/---

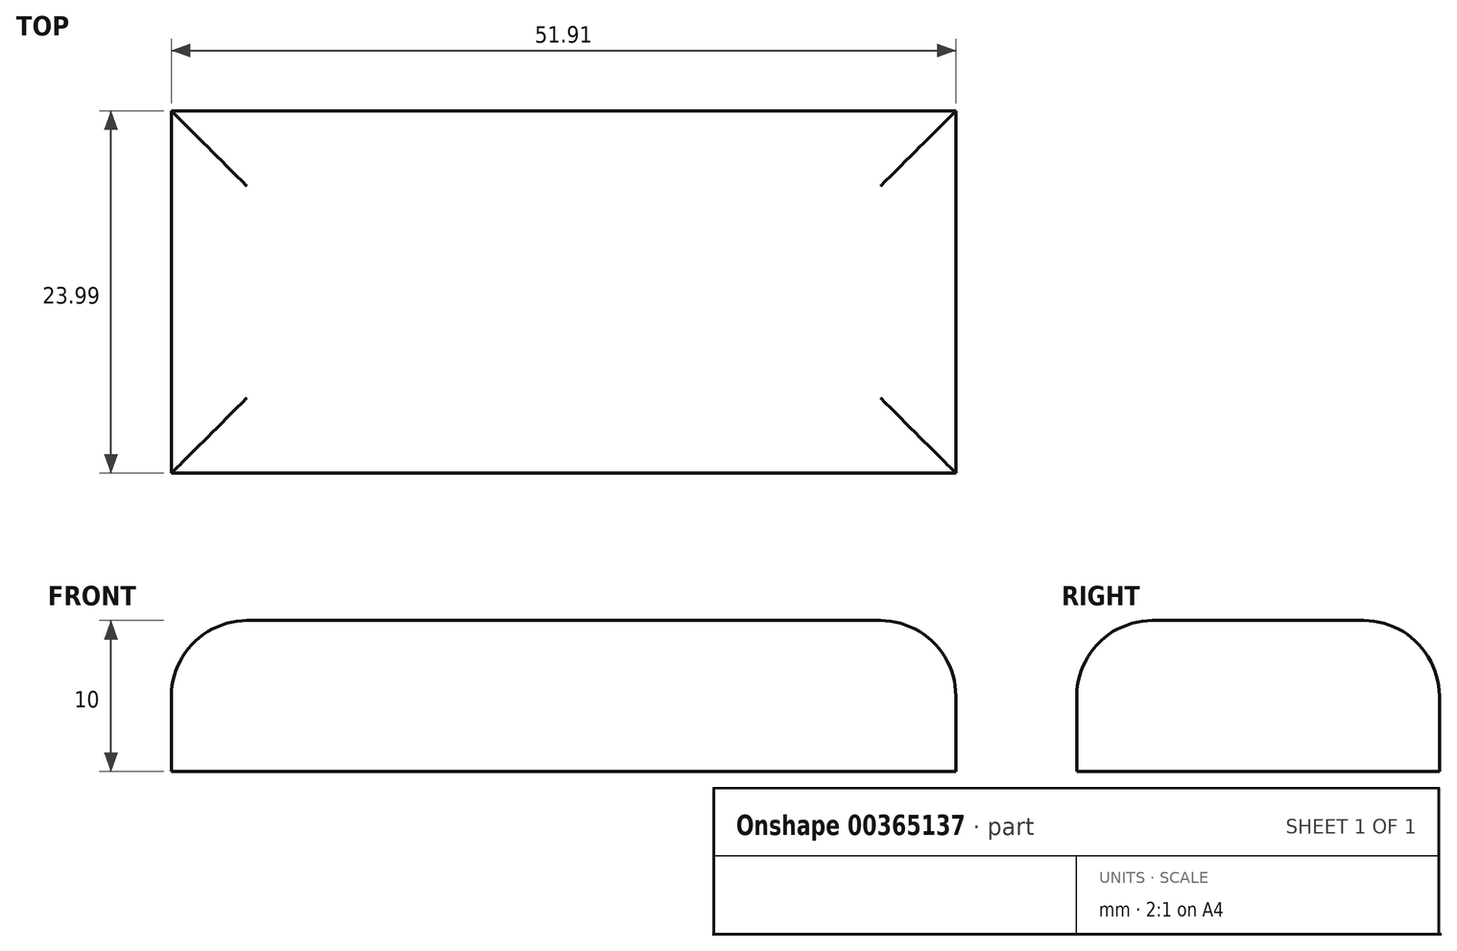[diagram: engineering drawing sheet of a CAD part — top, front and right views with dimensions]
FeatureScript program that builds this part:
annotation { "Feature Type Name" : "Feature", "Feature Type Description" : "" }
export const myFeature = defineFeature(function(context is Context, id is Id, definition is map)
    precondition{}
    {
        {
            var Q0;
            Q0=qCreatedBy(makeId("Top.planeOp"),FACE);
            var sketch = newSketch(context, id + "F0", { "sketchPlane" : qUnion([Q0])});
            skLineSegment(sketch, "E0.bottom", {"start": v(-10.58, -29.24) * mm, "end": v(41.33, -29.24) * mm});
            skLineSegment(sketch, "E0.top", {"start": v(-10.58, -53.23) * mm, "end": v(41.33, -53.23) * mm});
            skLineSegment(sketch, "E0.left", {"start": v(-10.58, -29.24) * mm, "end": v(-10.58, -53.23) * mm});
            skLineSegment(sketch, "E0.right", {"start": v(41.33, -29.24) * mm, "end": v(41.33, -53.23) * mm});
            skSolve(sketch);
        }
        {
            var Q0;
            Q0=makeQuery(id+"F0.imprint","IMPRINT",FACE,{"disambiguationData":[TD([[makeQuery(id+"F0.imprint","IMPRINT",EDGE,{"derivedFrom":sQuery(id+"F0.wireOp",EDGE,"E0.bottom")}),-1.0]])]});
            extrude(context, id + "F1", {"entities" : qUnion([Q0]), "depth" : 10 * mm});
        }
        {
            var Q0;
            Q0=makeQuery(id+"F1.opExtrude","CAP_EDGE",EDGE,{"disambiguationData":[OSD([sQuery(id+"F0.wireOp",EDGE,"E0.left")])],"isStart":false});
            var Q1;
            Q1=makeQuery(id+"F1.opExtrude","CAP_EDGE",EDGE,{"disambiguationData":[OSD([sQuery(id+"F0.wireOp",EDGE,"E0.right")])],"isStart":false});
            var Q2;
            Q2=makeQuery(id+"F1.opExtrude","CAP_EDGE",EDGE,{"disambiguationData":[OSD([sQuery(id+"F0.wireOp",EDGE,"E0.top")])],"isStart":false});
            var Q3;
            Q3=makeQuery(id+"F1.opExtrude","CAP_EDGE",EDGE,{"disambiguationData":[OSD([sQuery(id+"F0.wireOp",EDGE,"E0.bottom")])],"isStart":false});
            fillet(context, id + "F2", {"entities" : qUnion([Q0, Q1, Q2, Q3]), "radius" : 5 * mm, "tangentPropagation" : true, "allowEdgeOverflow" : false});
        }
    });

\---

#### AIM:
State how many lines in the items above contain the string "left". Case counts. Give only the number.

#### SOLUTION FOR THIS TASK:
2